(CN) – A federal appellate judge granted summary judgment to the Aquinas Academy catholic school in Greensburg, Pa., after its maintenance employee was accused of sexually abusing a kindergarten student.
In a 32-page ruling, Senior U.S. District Judge Donetta W. Ambrose said the student’s parents, William and Lisa Valesky, failed to show that the school’s employee, Nourredine Deslam, engaged in the purported misconduct. Ambrose also held that the parents’ claims the school failed to protect the child were moot after the allegations were made known were baseless.

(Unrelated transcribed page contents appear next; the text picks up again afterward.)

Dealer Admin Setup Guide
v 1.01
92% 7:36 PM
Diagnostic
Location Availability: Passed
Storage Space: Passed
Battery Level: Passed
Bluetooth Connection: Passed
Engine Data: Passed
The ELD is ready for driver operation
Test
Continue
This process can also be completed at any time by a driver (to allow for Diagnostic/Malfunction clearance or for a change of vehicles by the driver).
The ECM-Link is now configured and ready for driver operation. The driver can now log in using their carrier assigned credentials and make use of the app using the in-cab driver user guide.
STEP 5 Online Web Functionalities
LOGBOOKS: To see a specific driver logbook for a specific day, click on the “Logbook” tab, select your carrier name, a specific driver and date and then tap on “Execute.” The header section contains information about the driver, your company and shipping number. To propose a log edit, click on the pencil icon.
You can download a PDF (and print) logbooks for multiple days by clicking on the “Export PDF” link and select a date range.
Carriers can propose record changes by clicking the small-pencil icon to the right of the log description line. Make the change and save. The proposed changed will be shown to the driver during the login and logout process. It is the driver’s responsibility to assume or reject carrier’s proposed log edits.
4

According to the ruling, the Valeskys became aware of Deslam while they were volunteering in the Aquinas lunchroom. The ruling says Deslam emptied trash and cleaned up during lunch periods and he also maintained the school’s restrooms throughout the day.
Lisa Valesky claimed she observed Deslam “standing over the kindergarten students, going through their lunch boxes and telling them to eat.” The ruling states that Lisa Valesky “admitted that Deslam’s actions occurred in plain view of half dozen adults and all the children, and that only she, her husband and Jane Doe were bothered by the conduct.”

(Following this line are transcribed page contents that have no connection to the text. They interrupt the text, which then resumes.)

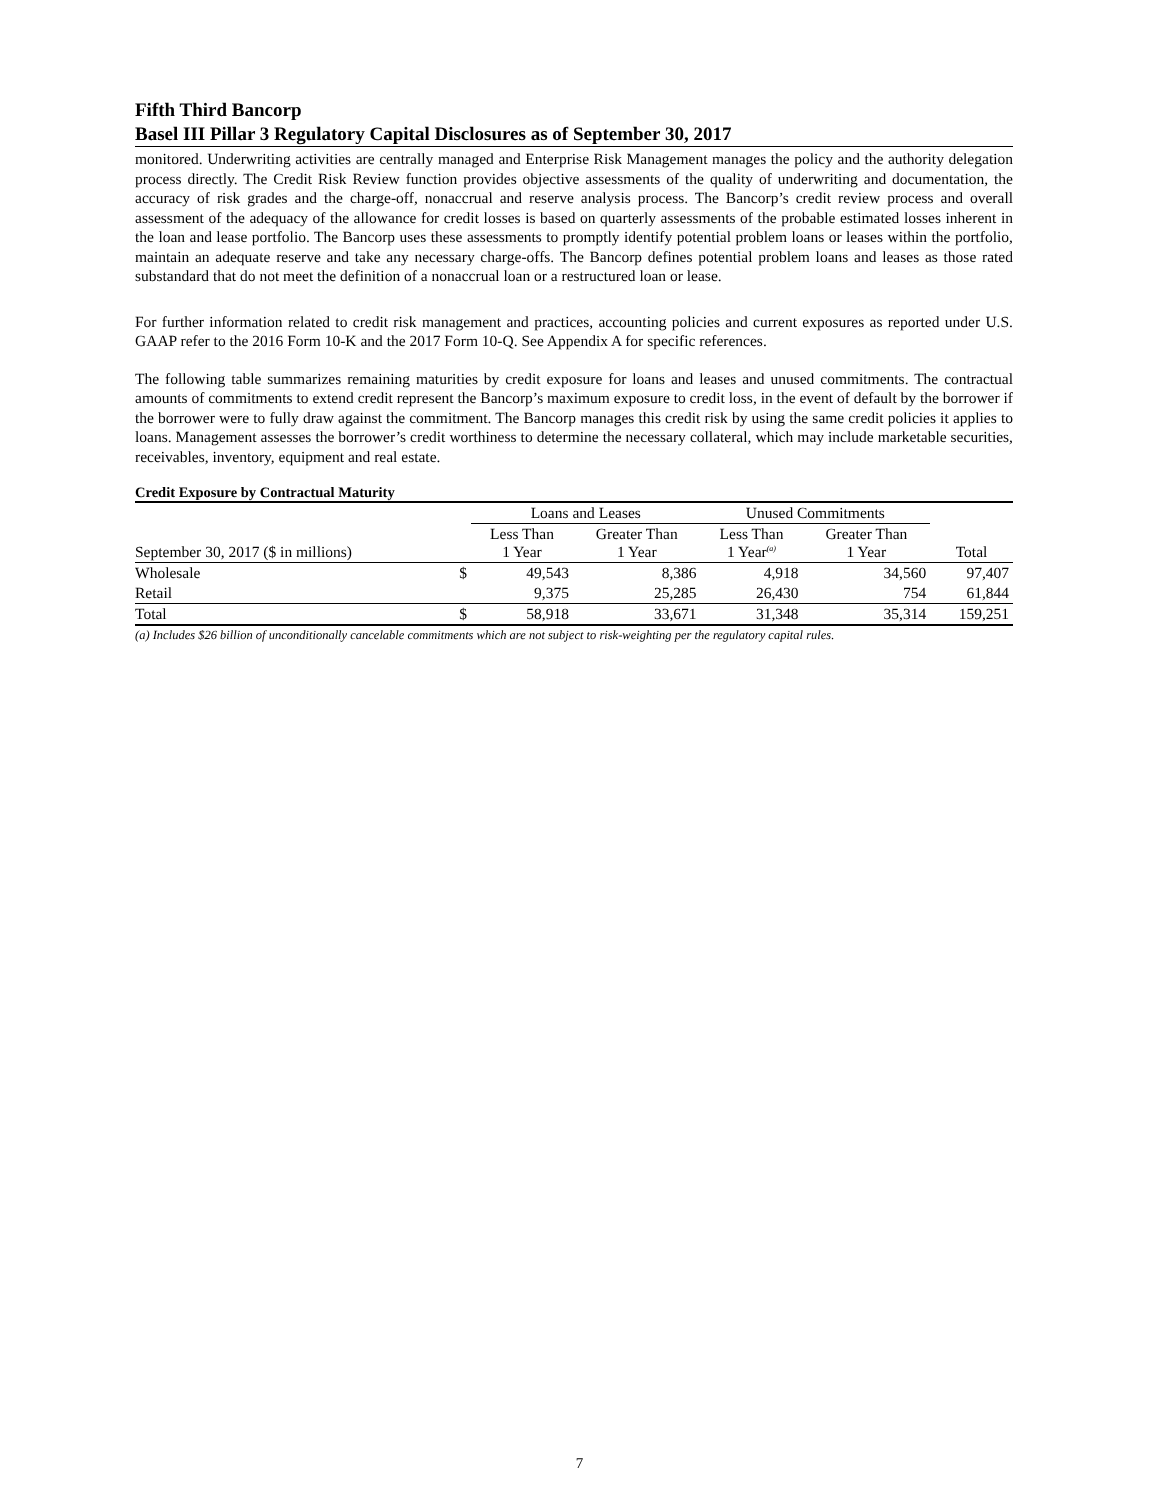Fifth Third Bancorp
Basel III Pillar 3 Regulatory Capital Disclosures as of September 30, 2017
monitored. Underwriting activities are centrally managed and Enterprise Risk Management manages the policy and the authority delegation process directly. The Credit Risk Review function provides objective assessments of the quality of underwriting and documentation, the accuracy of risk grades and the charge-off, nonaccrual and reserve analysis process. The Bancorp’s credit review process and overall assessment of the adequacy of the allowance for credit losses is based on quarterly assessments of the probable estimated losses inherent in the loan and lease portfolio. The Bancorp uses these assessments to promptly identify potential problem loans or leases within the portfolio, maintain an adequate reserve and take any necessary charge-offs. The Bancorp defines potential problem loans and leases as those rated substandard that do not meet the definition of a nonaccrual loan or a restructured loan or lease.
For further information related to credit risk management and practices, accounting policies and current exposures as reported under U.S. GAAP refer to the 2016 Form 10-K and the 2017 Form 10-Q. See Appendix A for specific references.
The following table summarizes remaining maturities by credit exposure for loans and leases and unused commitments. The contractual amounts of commitments to extend credit represent the Bancorp’s maximum exposure to credit loss, in the event of default by the borrower if the borrower were to fully draw against the commitment. The Bancorp manages this credit risk by using the same credit policies it applies to loans. Management assesses the borrower’s credit worthiness to determine the necessary collateral, which may include marketable securities, receivables, inventory, equipment and real estate.
Credit Exposure by Contractual Maturity
| | | Loans and Leases | | Unused Commitments | | |
| --- | --- | --- | --- | --- | --- | --- |
| September 30, 2017 ($ in millions) | | Less Than 1 Year | Greater Than 1 Year | Less Than 1 Year<sup>(a)</sup> | Greater Than 1 Year | Total |
| Wholesale | $ | 49,543 | 8,386 | 4,918 | 34,560 | 97,407 |
| Retail | | 9,375 | 25,285 | 26,430 | 754 | 61,844 |
| Total | $ | 58,918 | 33,671 | 31,348 | 35,314 | 159,251 |
(a) Includes $26 billion of unconditionally cancelable commitments which are not subject to risk-weighting per the regulatory capital rules.
7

But Lisa Valesky nevertheless filed a “Bullying, Harassment of Intimidation Report Form” against Deslam, claiming that he wrongfully touched her daughter and went through her lunch box. As a result, the mother said, her daughter is terrified of the maintenance employee.
The Valeskys claimed after they withdrew their daughter from Aquinas in Nov. 2008, she “drew a picture of the girls’ restroom at Aquinas with six of her classmates and a man in the picture.” They testified that when their daughter was asked “who the man was in the bathroom,” she “identified the man as Deslam” and that “he touches all of us.” William Valesky further claimed that his daughter said that “she was beside the sink and Deslam was touching her, and that he touched her in the private area.”

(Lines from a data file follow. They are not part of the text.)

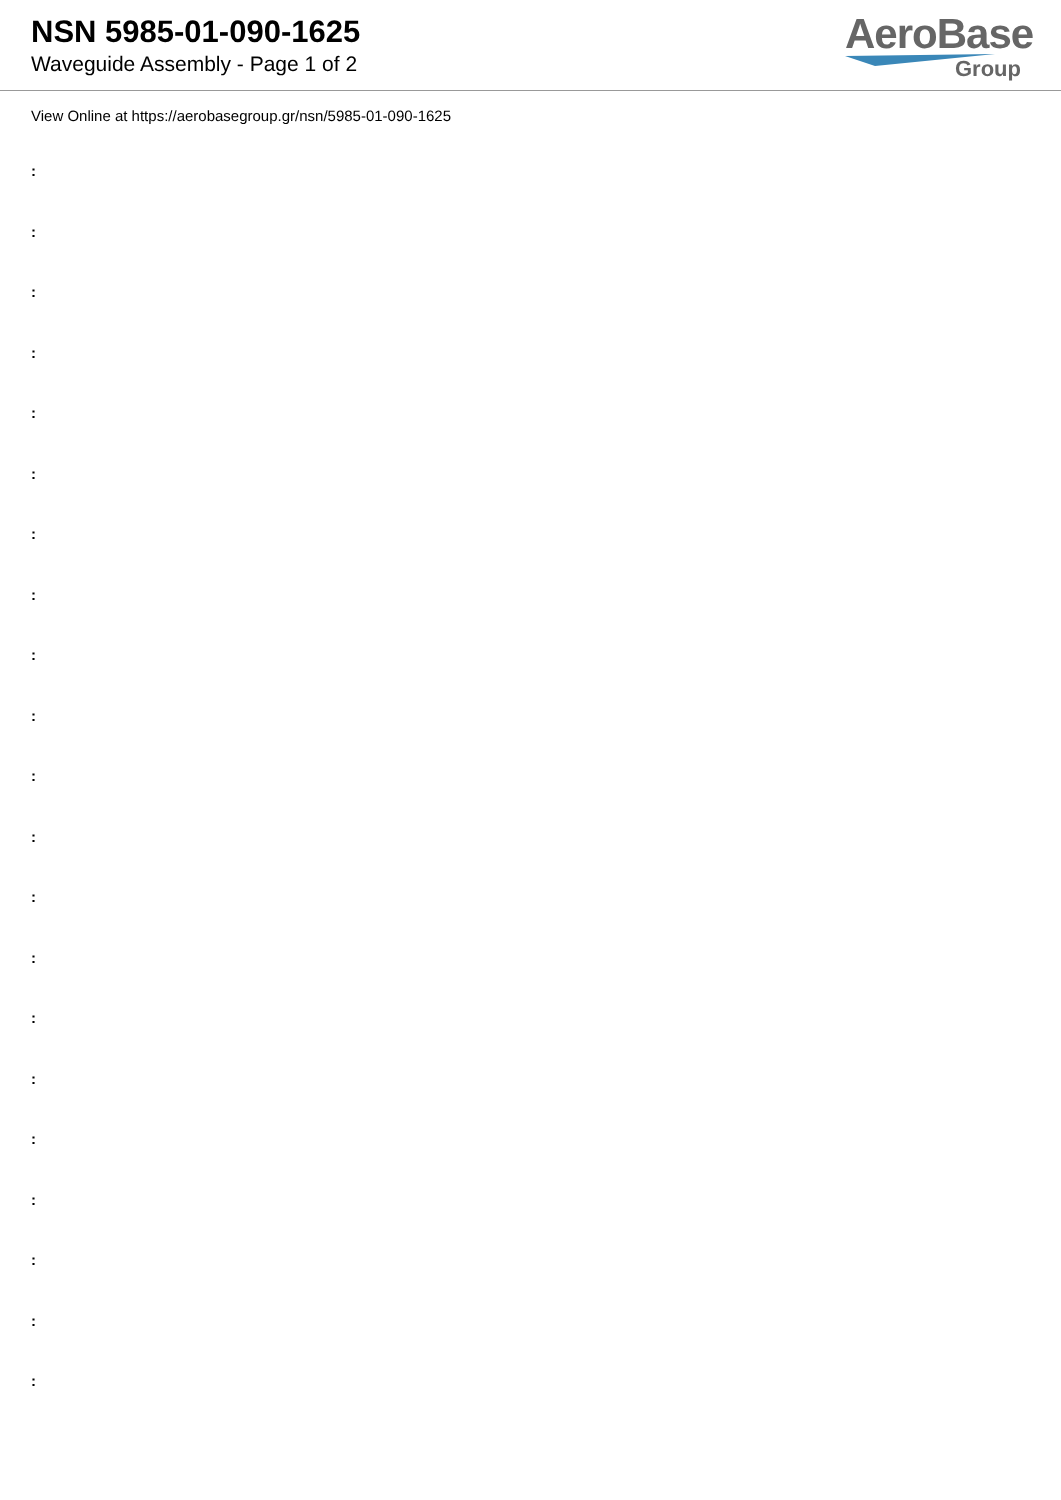NSN 5985-01-090-1625
Waveguide Assembly - Page 1 of 2
AeroBase
Group
View Online at https://aerobasegroup.gr/nsn/5985-01-090-1625
:
:
:
:
:
:
:
:
:
:
:
:
:
:
:
:
:
:
:
:
:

On Dec. 2, 2008, the Valeskys reported their allegations to the Greensburg Police Department. A forensic interview was subsequently conducted of their daughter, the ruling says. The following month, Deslam underwent a “voice stress test,” where he denied the allegations, and he “passed the test.”
The District Attorney’s Office closed the case on Jan. 27, 2009, determining that it could not “find any proof of sexual assault” and that “no corroborating evidence was found.”
The ruling notes that “there is also conflicting evidence as to whether kindergarten children were permitted to go into the restroom unaccompanied.”
Deslam, who had been indefinitely suspended following the allegations, was allowed to return to work. In response, the Valeskys sued, accusing the school of constitutional rights violations under Title IX by failing to protect their daughter from Deslam once they received notice of his misconduct.” (
Named defendants in the complaint were Aquinas Academy, and the Archdiocese of Greenburg and Deslam.
Lisa Valesky also accused the school in the complaint of retaliating against her by barring her from volunteering in the school lunchroom. The ban was implemented after she was blamed by another parent of yelling at his daughter on the school’s premises and for grabbing her by the neck and shoulders.
After considering whether the grant the defendants summary judgment dismissing the plaintiffs’ allegations, Ambrose sided with the school “on the grounds that (1) the Diocese and Aquinas are not subject to the requirement of Title IX because they are not recipients of federal financial assistance; (2) the Diocese is a separate entity from Aquinas and has no liability as an employer under Title IX; (3) Plaintiffs have failed to submit sufficient evidence of sexual abuse or harassment to support their Title IX claim; and (4) Defendants had a legitimate reason unrelated to her complaints to deny Lisa Valesky the opportunity to volunteer in the cafeteria.”